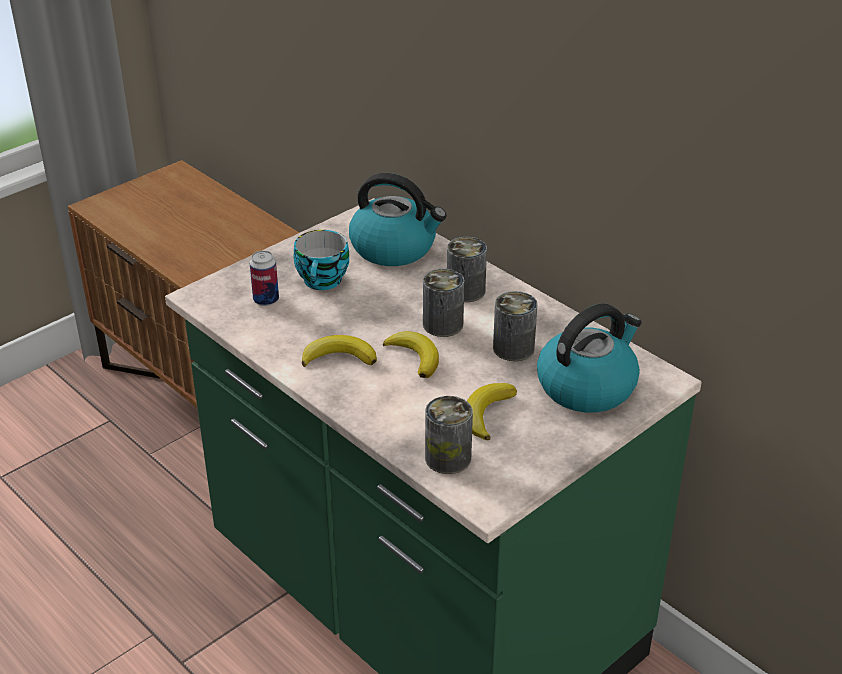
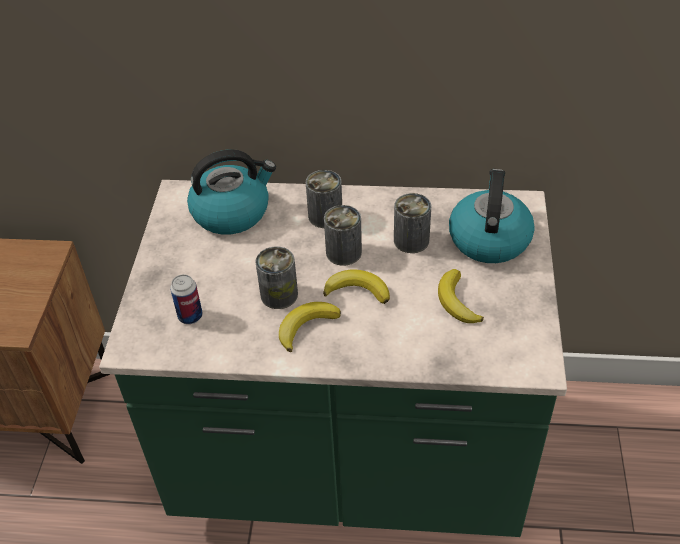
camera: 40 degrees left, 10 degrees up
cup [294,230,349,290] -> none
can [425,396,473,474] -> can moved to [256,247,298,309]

---------------

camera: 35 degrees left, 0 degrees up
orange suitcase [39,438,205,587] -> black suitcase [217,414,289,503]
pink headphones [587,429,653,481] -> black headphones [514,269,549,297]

---------------

_Exercise objective_
Looking at the entries above, can you reproduce exactly the lines from the one that holds "camera: 40 degrees left, 10 degrees up" through the one that holds "can [425,396,473,474] ->", and only those?

_Your solution_
camera: 40 degrees left, 10 degrees up
cup [294,230,349,290] -> none
can [425,396,473,474] -> can moved to [256,247,298,309]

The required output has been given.